Kotys war ein bedeutender König der Odrysai, eines thrakischen Stammes (reg. 383/2-360/59 v.u.Z.).
Im 1. Buch der Philippika berichtet Theopomp über Philipp [sc. von Makedonien, Vater Alexanders des Großen] und sagt: „Und am dritten Tag kam er nach Onokarsis, einem Ort in Thrakien, zu dem ein herrlich angelegter Hain gehört, der besonders in sommerlicher Jahreszeit zum Verweilen einlädt.
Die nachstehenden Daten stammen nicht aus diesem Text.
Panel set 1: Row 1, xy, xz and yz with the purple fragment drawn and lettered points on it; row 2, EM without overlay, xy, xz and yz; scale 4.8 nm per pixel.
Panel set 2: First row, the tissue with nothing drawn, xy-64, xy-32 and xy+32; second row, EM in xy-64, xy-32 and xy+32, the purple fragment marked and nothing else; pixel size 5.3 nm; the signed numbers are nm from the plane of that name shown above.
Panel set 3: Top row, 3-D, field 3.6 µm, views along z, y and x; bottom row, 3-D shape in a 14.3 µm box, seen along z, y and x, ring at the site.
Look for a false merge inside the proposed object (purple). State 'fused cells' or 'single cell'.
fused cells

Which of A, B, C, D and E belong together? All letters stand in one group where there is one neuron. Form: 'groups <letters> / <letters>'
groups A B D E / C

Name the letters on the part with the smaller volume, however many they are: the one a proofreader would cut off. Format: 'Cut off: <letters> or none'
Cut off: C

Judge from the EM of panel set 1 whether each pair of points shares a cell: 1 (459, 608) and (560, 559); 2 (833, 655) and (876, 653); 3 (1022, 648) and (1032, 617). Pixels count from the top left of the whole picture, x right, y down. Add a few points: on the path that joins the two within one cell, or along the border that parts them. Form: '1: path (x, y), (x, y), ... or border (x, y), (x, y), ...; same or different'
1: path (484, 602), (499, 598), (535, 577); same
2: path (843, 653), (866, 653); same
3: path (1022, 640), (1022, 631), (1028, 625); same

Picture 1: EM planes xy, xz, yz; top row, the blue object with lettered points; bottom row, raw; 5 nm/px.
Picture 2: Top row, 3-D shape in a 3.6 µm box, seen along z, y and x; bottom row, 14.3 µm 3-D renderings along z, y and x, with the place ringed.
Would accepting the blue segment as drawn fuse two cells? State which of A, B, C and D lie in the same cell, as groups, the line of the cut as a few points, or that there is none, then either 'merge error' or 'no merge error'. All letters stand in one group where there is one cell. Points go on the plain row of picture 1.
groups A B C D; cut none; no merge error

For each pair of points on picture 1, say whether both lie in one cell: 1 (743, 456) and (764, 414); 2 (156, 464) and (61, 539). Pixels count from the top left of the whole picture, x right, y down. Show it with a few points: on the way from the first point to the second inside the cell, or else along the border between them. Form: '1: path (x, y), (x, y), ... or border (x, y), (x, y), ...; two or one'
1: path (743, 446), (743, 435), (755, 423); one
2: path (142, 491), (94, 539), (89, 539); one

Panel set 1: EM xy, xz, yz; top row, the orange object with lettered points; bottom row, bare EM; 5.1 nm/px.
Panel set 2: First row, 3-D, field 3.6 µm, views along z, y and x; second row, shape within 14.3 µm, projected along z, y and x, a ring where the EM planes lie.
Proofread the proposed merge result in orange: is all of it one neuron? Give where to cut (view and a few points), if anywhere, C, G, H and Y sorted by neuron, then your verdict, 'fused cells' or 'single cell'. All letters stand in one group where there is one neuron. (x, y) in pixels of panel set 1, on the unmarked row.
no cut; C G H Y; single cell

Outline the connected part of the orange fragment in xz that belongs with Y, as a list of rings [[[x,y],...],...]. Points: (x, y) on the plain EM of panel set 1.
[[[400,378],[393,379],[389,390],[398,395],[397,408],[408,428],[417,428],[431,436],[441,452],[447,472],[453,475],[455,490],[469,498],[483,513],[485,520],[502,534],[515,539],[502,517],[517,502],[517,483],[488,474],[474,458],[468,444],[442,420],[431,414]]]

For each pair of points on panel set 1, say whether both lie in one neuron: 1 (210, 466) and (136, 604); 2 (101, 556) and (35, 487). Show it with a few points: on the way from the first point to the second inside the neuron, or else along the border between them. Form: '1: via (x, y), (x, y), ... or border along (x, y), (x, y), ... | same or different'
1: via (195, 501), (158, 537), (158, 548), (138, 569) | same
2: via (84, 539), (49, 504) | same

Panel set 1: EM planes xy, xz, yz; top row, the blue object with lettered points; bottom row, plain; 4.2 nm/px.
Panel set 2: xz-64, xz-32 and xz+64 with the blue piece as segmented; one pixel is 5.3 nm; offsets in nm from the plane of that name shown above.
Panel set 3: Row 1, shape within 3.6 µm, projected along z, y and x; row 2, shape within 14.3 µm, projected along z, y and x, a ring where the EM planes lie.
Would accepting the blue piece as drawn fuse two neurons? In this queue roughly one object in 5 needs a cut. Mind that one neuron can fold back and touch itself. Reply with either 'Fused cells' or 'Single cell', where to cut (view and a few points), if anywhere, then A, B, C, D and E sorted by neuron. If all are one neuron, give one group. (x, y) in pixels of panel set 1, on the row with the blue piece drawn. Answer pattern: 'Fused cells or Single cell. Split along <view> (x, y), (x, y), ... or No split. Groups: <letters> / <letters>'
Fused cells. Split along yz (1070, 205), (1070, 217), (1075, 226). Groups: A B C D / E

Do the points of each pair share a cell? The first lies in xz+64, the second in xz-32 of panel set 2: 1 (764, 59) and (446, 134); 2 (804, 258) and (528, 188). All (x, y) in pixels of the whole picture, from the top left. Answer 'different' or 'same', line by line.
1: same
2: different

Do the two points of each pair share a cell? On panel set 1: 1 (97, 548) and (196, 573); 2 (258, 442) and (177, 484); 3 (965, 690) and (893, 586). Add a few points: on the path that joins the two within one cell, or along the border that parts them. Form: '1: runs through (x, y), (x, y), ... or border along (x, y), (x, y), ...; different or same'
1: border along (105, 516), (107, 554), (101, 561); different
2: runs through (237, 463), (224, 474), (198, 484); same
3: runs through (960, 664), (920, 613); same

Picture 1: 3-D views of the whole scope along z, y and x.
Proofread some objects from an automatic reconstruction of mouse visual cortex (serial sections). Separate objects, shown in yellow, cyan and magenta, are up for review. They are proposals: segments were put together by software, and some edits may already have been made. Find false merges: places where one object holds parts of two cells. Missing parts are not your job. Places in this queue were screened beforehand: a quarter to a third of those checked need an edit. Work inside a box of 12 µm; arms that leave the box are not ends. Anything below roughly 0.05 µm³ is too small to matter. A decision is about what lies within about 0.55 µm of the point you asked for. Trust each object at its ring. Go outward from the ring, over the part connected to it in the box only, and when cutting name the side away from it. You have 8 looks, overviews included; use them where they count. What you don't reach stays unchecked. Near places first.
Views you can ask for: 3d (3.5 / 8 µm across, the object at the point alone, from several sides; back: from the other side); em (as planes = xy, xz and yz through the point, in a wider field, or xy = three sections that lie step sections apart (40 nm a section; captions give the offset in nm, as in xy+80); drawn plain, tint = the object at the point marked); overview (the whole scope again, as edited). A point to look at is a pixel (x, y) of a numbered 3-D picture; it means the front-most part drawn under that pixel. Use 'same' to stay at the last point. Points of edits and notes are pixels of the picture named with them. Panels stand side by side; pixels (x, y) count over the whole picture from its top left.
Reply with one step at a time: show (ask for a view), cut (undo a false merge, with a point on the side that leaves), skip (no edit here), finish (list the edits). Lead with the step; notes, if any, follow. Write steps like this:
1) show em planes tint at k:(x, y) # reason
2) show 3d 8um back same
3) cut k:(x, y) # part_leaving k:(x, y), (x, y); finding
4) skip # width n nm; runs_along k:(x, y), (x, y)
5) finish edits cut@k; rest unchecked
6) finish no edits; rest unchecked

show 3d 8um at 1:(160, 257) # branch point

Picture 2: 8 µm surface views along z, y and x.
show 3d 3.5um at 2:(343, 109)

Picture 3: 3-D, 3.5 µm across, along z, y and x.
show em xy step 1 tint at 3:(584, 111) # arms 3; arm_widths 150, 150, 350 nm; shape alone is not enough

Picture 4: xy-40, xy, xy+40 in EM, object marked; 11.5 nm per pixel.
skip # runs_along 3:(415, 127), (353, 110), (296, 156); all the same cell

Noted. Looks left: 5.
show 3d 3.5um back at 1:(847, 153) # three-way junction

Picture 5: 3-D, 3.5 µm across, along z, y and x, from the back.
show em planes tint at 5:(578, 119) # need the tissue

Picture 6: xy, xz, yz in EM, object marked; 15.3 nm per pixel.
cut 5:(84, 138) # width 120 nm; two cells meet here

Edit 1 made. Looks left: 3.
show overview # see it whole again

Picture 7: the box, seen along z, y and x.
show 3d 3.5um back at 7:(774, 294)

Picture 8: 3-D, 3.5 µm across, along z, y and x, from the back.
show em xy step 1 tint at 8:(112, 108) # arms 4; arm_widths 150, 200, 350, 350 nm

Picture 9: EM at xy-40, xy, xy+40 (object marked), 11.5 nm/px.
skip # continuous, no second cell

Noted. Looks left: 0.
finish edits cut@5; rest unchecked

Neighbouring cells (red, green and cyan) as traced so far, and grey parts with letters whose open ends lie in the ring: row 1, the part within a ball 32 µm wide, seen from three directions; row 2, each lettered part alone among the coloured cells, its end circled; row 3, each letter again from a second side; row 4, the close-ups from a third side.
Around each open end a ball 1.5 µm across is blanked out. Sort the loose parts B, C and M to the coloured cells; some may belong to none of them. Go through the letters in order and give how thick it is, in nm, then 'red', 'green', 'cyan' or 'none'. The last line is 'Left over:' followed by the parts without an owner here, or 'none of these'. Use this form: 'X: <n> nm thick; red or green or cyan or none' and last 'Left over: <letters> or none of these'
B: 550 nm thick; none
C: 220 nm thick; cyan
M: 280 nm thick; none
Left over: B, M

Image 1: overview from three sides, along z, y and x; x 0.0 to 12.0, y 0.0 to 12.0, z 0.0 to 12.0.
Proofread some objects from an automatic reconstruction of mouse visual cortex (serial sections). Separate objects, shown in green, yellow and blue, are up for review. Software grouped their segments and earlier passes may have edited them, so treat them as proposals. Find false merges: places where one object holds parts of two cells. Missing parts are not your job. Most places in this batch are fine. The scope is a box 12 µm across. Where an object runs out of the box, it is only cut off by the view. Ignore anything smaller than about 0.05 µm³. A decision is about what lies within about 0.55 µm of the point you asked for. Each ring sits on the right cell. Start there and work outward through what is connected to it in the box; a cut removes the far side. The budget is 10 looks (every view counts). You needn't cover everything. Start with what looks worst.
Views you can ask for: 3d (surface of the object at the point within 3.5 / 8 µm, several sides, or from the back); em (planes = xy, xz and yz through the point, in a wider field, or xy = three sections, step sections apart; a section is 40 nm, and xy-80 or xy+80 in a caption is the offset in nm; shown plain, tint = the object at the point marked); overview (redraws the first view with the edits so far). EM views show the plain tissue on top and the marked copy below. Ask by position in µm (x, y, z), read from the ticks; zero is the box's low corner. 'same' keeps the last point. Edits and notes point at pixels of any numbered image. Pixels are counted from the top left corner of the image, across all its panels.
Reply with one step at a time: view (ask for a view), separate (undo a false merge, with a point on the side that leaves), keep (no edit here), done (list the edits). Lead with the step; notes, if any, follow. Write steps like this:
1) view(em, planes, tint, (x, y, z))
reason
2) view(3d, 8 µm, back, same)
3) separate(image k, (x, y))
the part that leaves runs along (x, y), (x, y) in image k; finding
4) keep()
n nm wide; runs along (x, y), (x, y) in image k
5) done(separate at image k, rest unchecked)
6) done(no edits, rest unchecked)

Er zählte nämlich auch zu den bevorzugten Aufenthaltsorten des Kotys [Κότυς], der von allen Königen, die es in Thrakien gegeben hat, am meisten zu Genuss und Luxus neigte; der zog durch das Land und stattete überall, wo er Orte fand, deren Baumbestand Schatten spendete und die von Wasser durchflossen waren, diese als Schauplätze für festliche Gelage aus. Und er besuchte jeden einzelnen von ihnen, wenn es sich ergab, veranstaltete Opfer für die Götter und war mit seinen Offizieren zusammen und lebte glücklich und in Freuden, bis er sich dazu verstieg, Athene zu lästern und zu beleidigen [ἕως εἰς τὴν Ἀθηνᾶν βλασφημεῖν καὶ πλημμελεῖν ἐπχείρησεν].“

Und der Historiker berichtet im Anschluss daran, dass Kotys ein Festmahl ausrichtete, als ob Athene ihm angetraut werde, ein Brautgemach herrichten ließ und in betrunkenem Zustand die Göttin erwartete. Als er dann völlig von Sinnen war, schickte er einen Soldaten der Leibwache, der nachschauen sollte, ob die Göttin schon im Brautgemach eingetroffen sei. Als dieser nun zurückkam und sagte, dass sich niemand im Brautgemach befinde, erschoss er ihn mit seinem Bogen und einen zweiten aus demselben Grund, bis der dritte geistesgegenwärtig behauptete, die Göttin sei schon längst erschienen und erwarte ihn [ἕως ὁ τρίτος συνεὶς παραγενομένην ἔφη πάλαι τὴν θεὸν αὐτὸν ἀναμένειν].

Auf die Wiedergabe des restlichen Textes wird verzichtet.